Niger Famine

The famine in Niger is finally getting the
attention it deserves. Hopefully, this will lead to aid that addresses the
human suffering. However, if humanitarian relief and media coverage stop with
famine relief neither will put this famine in context and that will leave the
people of Niger vulnerable to the next inevitable drought in this hot, arid
land.

The famine in Niger is finally getting the attention it deserves. After nearly two years, the world will help Niger to address the human suffering that is so widespread in this hot, arid land. However, if the media coverage is limited to famine relief, it will not create the understanding that is needed to ease the vulnerability of the people of Niger to the next drought, and drought in this region of the world is inevitable.

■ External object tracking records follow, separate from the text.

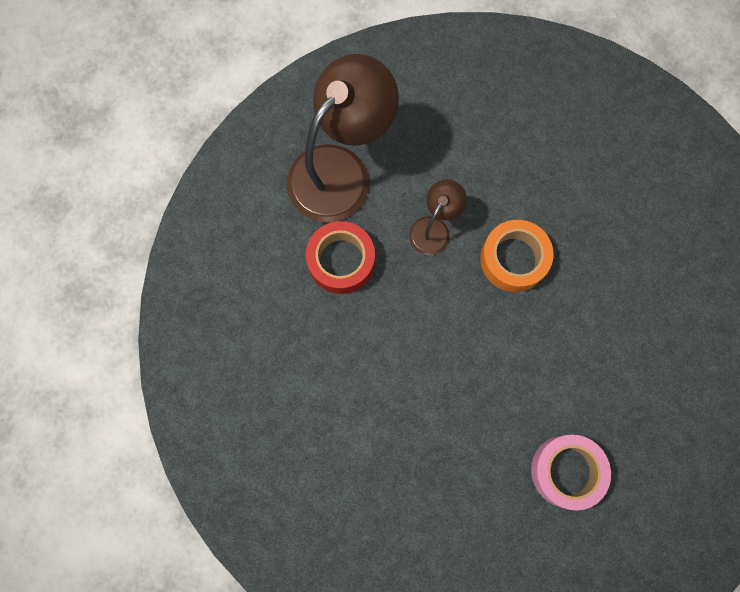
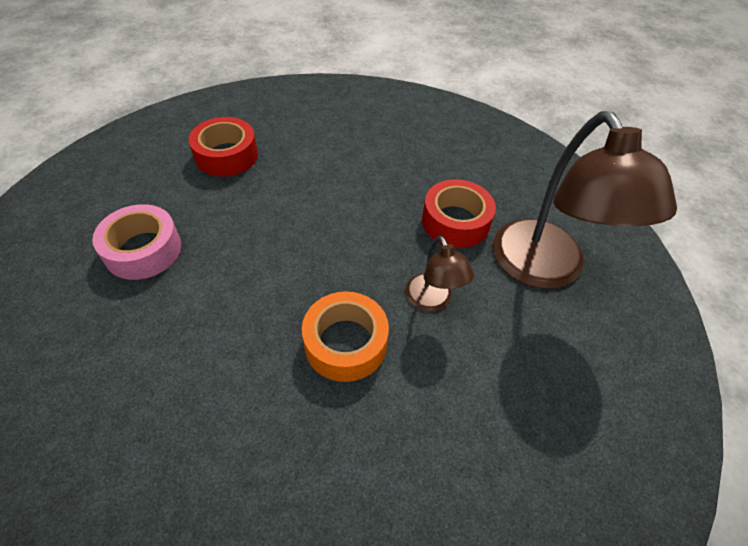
camera: 125 degrees right, 25 degrees down
none -> red tape [189,117,258,177]

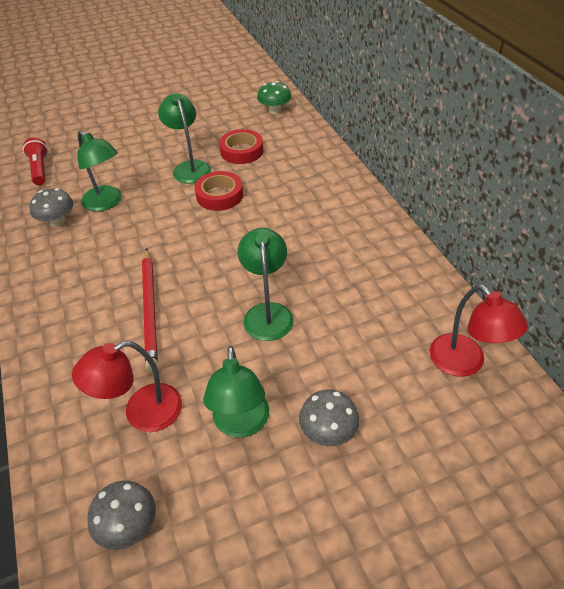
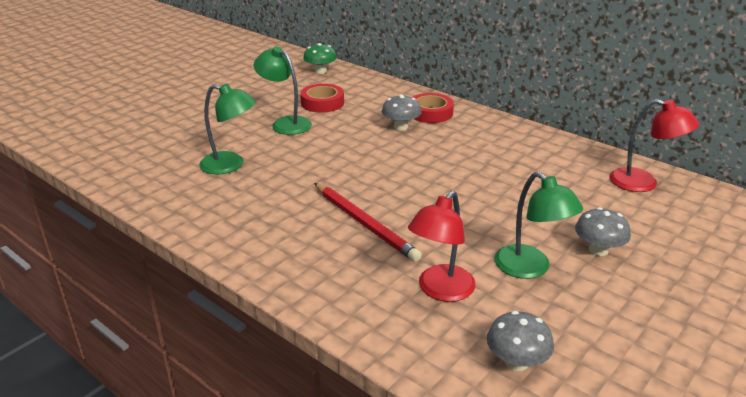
camera: 30 degrees left, 15 degrees down
red flashlight [23,138,48,185] -> none
grey mushroom [29,188,74,227] -> grey mushroom moved to [382,94,421,131]
red tape [195,171,243,211] -> red tape moved to [412,93,454,123]
green lamp [238,228,293,341] -> none

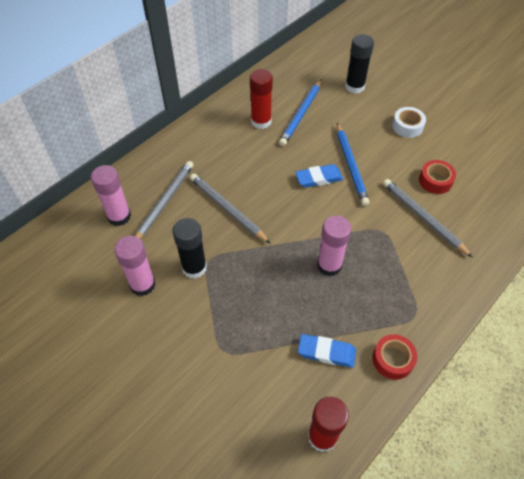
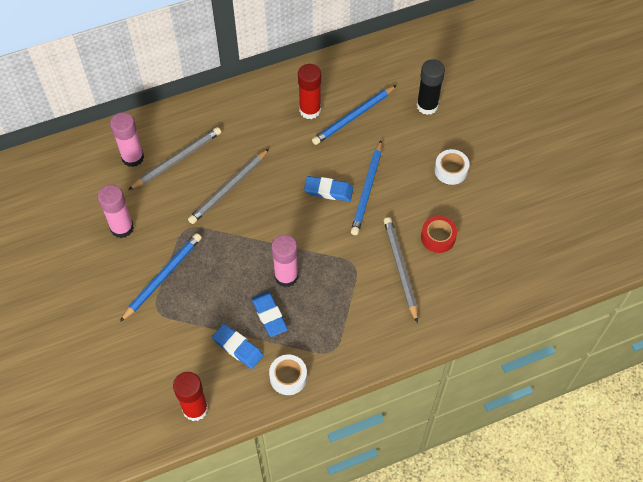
camera: 25 degrees right, 5 degrees up
black glue stick [172,218,207,279] -> none
grey pencil [190,173,271,244] -> grey pencil turned 120 degrees counterclockwise [188,149,269,224]
red tape [372,334,417,380] -> white tape [269,355,307,395]
none -> blue pencil [120,233,202,322]
none -> blue eraser [251,292,288,337]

The full context of this humanitarian crisis is, of course, not merely drought. For more than two decades Niger has been supplying uranium for nuclear power plants, primarily in Europe. The French, who once held Niger as a colony, are the primary beneficiaries of Niger’s resources.

Read the old novels, “The Sheltering Sky,” and “Beau Geste,” for an accurate depiction of this region and European influence in it.

When the weather holds, the people of Niger can scrape by as they’ve done for centuries. They don’t enjoy a lavish lifestyle, but they can live at the razor edge of survival, if the rains come. I’ve seen gardens in Niger that supply people with enough food to scrape by, and these are the hairline balance between eating and starving. But when the rains don’t come, the balance tips and survival is difficult if not impossible.

In addition, there has long been serious question about the viability of the nomadic lifestyle of the Tuaregs. This lifestyle has remained relatively unchanged for hundreds of years. It’s a pastoral lifestyle that depends on water and vegetation to support herds of cattle, goats and camels. But the nomadic life faces serious pressure by modern trade practices that leave nomad families without the trade markets they once enjoyed.

There are almost no camel caravans crossing the desert carrying goods for barter today. They were the lifeblood of trade in past centuries. Cattle markets still flourish, of course, but the encroachment of urbanized living influences even nomads who are hundreds of miles from regional towns and cities. Some, including many Nigerois, contend it’s a culture in decline.

While this may be true, it’s a fair question to ask how the profits from uranium mining have benefitted Niger’s people and where they have been applied to upgrade infrastructure, education, and industry. That Niger is once again at survival’s edge is in indictment of the extractive industries that benefit from local resources, but don’t return value to the economy.

We must, of course, provide humanitarian aid. To do less would be criminal and immoral. However, we must also step to the next level and ask why this crisis after so many years of extractive mining of such a precious resource?

I know that’s a whole different level of response than providing a check for famine relief. But if we don’t want to see these same famine-ravaged little faces looking at us again the next time the rains fail, we must ask these hard questions, and join with those who are advocating for just global trade that promises to change the underlying poverty that leaves people vulnerable and allows them to fall off the edge.